Série de consignes
• 1. Relevez dans l'extrait les titres des morceaux pour lesquels le groupe a fait appel à des artistes supplémentaires.
• 2. Reproduisez fidèlement le passage de l'extrait qui s'ouvre sur les mots contenant "L’artwork signé Shaun" et se ferme sur "qui se respecte.".

Extrait proposé
En termes de substances sonores, theremin et synthétiseurs s’invitent allègrement sur les morceaux, tenus par les différents membres du groupe. D’après Phillip Cope, aucun des membres n’a simplement tenu son poste de batteur ou de guitariste. Une liberté d’expression et un confort de création qui a su payer. Le groupe a également fait appel à quelques artistes supplémentaires sur l’enregistrement de "Exhale", "Quicksand", "Drifting" et "Low Tide", on notera Jay Matheson à la basse, Steve Sancho aux percussions et Brett Kent aux claviers.

L’artwork signé Shaun Beaudry, illustrateur de Savannah, dont le travail tend principalement vers la représentation de la nature et de l’occulte, représente trois scarabées qui auraient un rapport avec la création de l’album, la façon dont cet animal naît en sortant de la bouse comme l’album à pu naître après tri des bons et mauvais morceaux, d’après les musiciens.

Certainement l’opus le plus complet de leur carrière, à se procurer d’urgence pour tout bon fan du style qui se respecte.


Angie
Juin 2013




"From The Vaults, Vol. 1"

Les données
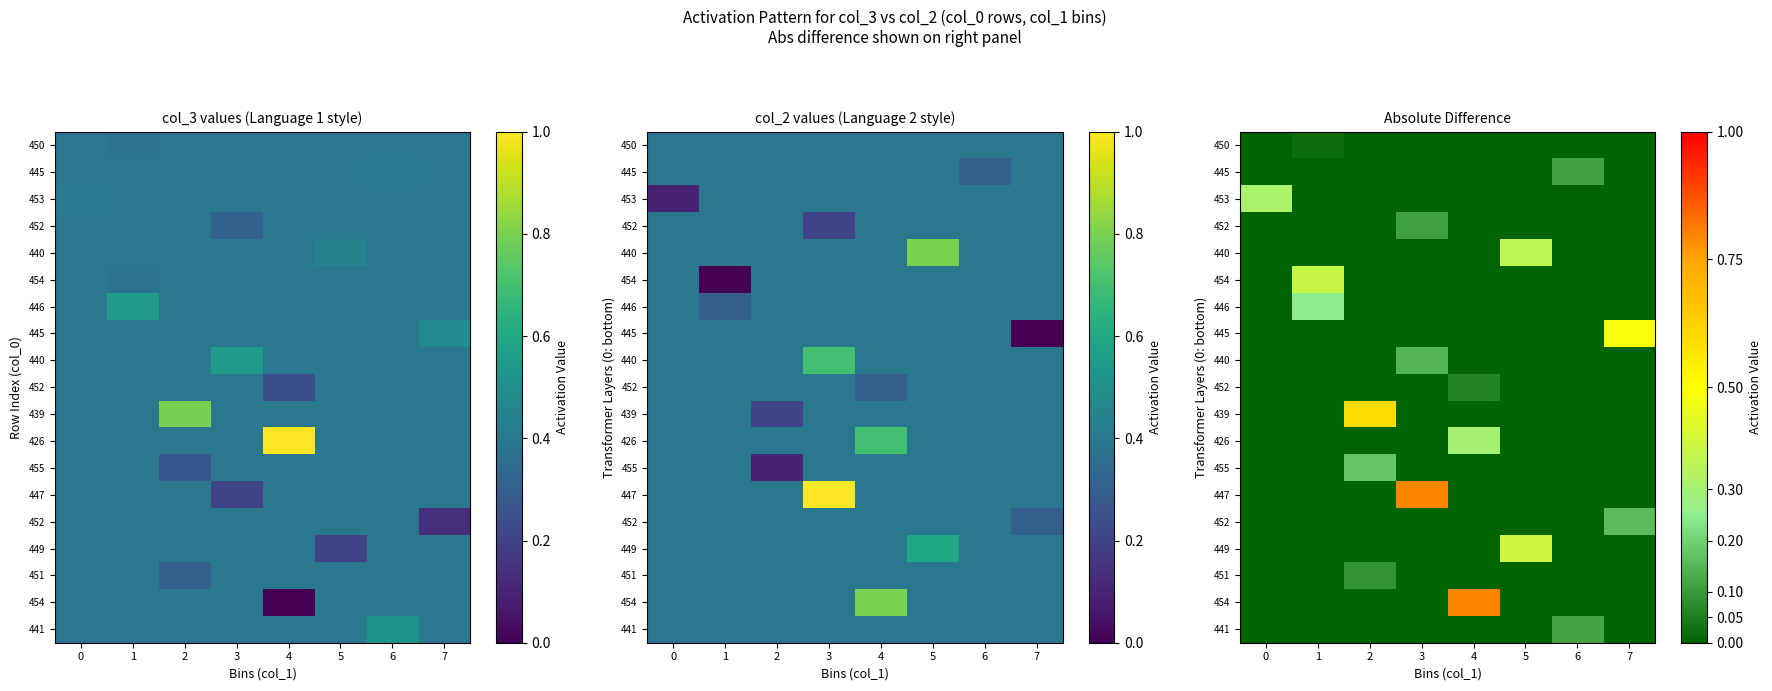

At which category is the sum across all series the highest?

4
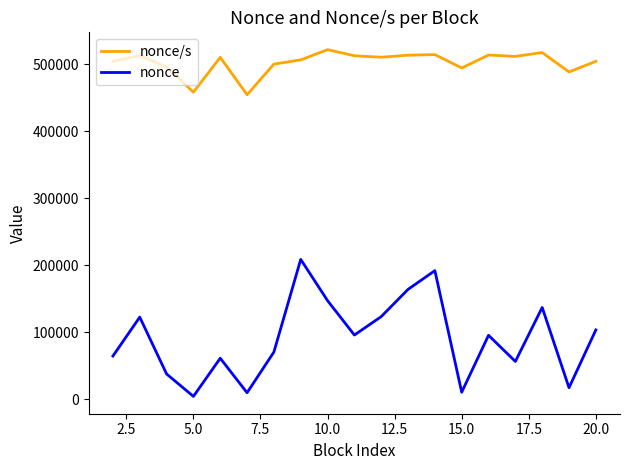

Does the chart display data point markers on the line(s)?

No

Vos réponses rédigées
• 1. "Exhale", "Quicksand", "Drifting", "Low Tide"

• 2.
L’artwork signé Shaun Beaudry, illustrateur de Savannah, dont le travail tend principalement vers la représentation de la nature et de l’occulte, représente trois scarabées qui auraient un rapport avec la création de l’album, la façon dont cet animal naît en sortant de la bouse comme l’album à pu naître après tri des bons et mauvais morceaux, d’après les musiciens.

Certainement l’opus le plus complet de leur carrière, à se procurer d’urgence pour tout bon fan du style qui se respecte.